» **ACTION ITEM**:
Print out the data precisely as it appears here, with no pictures.
------ DATA ------
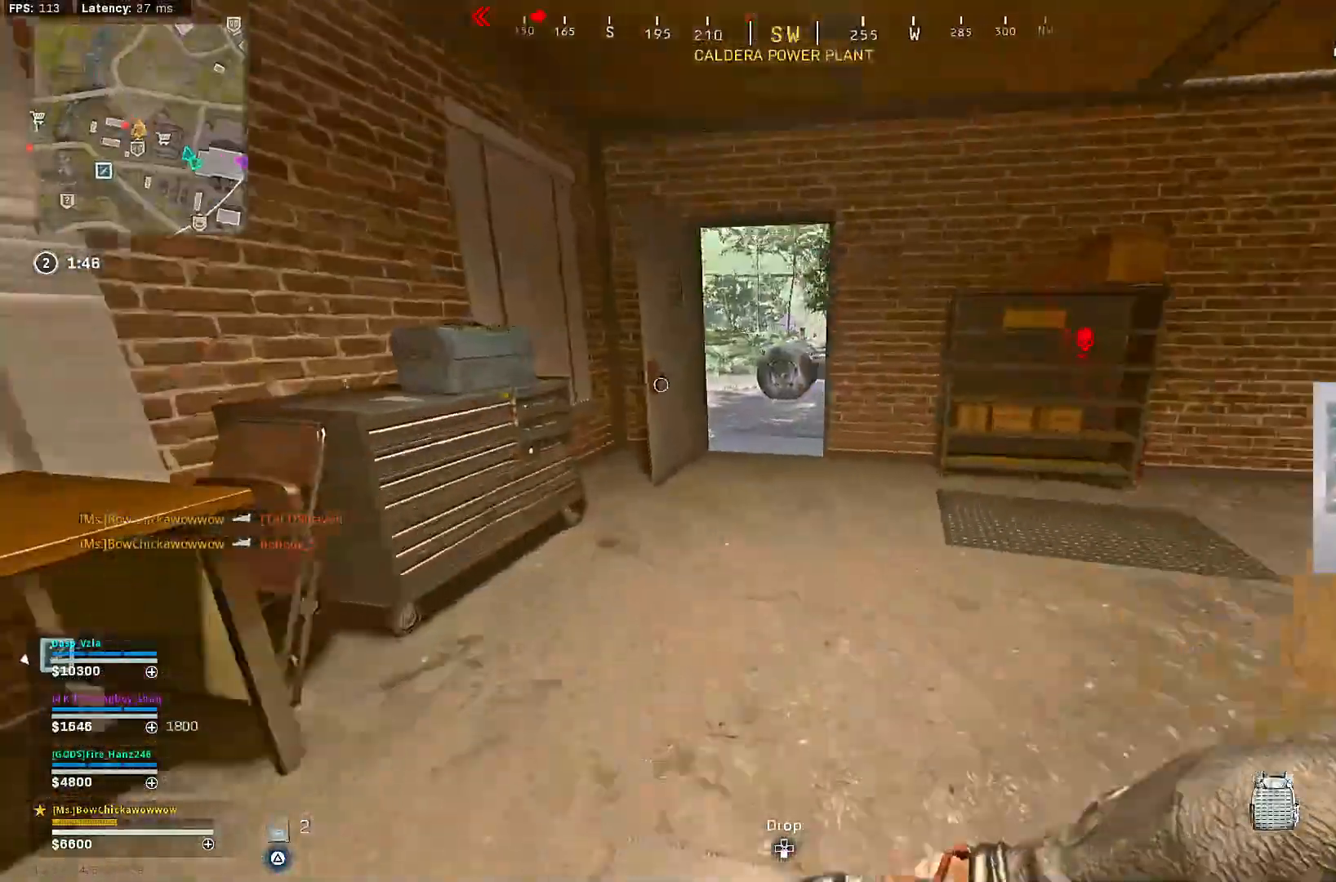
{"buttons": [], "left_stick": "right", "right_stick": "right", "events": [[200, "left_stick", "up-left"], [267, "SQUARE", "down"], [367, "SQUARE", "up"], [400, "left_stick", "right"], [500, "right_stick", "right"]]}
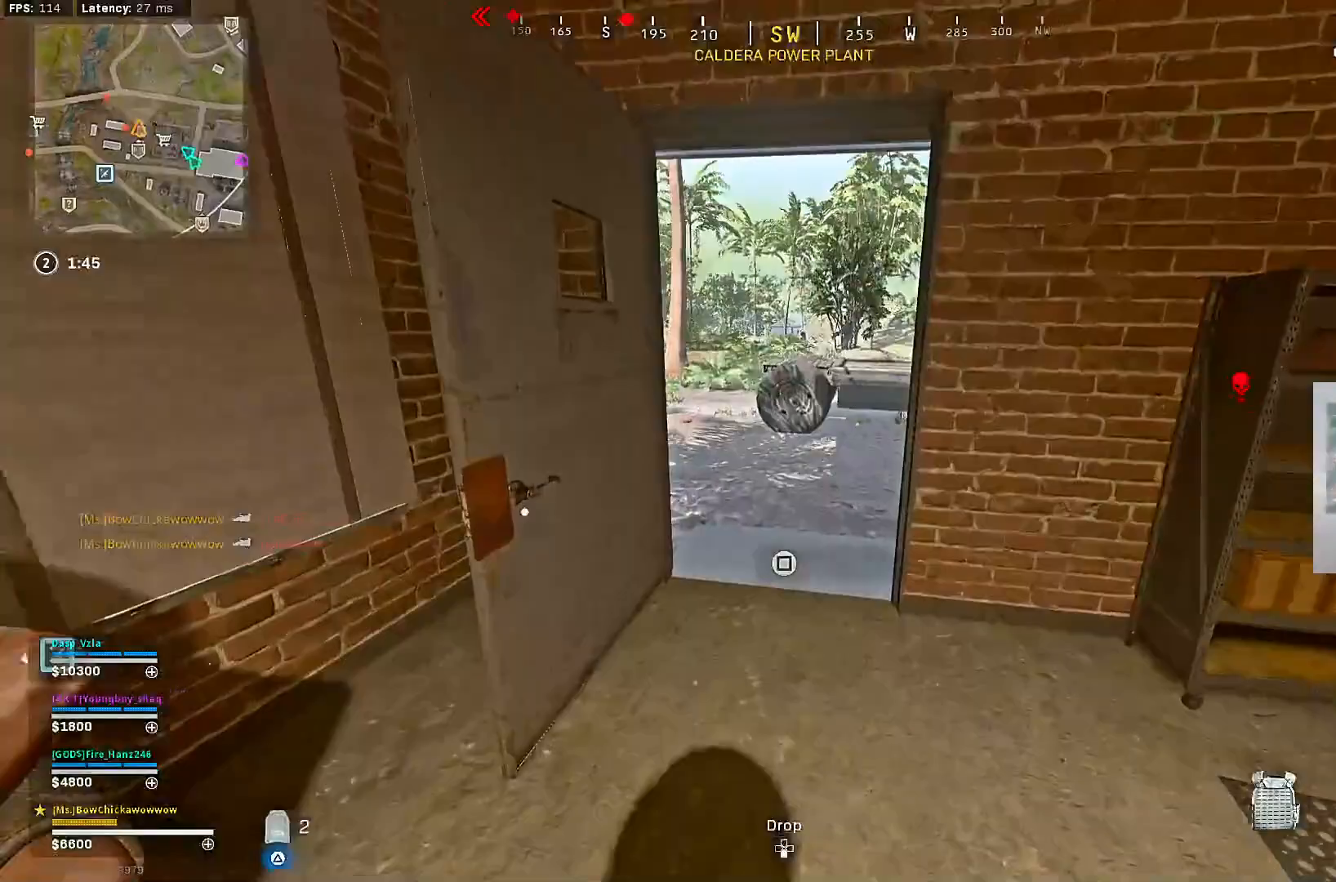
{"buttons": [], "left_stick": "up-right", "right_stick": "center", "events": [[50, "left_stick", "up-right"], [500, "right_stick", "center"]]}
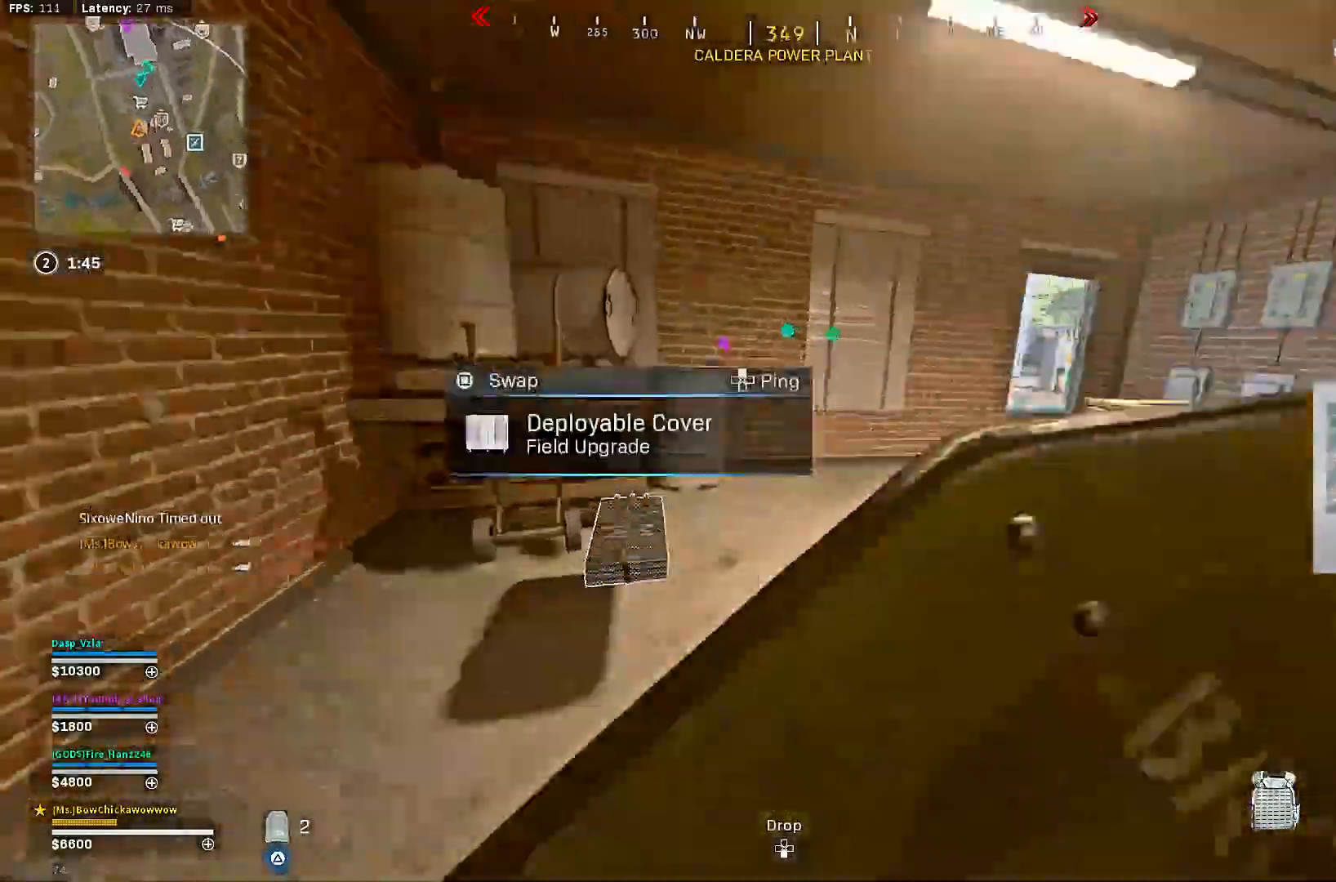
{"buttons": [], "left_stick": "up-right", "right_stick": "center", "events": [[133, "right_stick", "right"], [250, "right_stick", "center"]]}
------
» **ANSWER BOX**:
{"buttons": [], "left_stick": "right", "right_stick": "right", "events": [[200, "left_stick", "up-left"], [267, "SQUARE", "down"], [367, "SQUARE", "up"], [400, "left_stick", "right"], [500, "right_stick", "right"]]}
{"buttons": [], "left_stick": "up-right", "right_stick": "center", "events": [[50, "left_stick", "up-right"], [500, "right_stick", "center"]]}
{"buttons": [], "left_stick": "up-right", "right_stick": "center", "events": [[133, "right_stick", "right"], [250, "right_stick", "center"]]}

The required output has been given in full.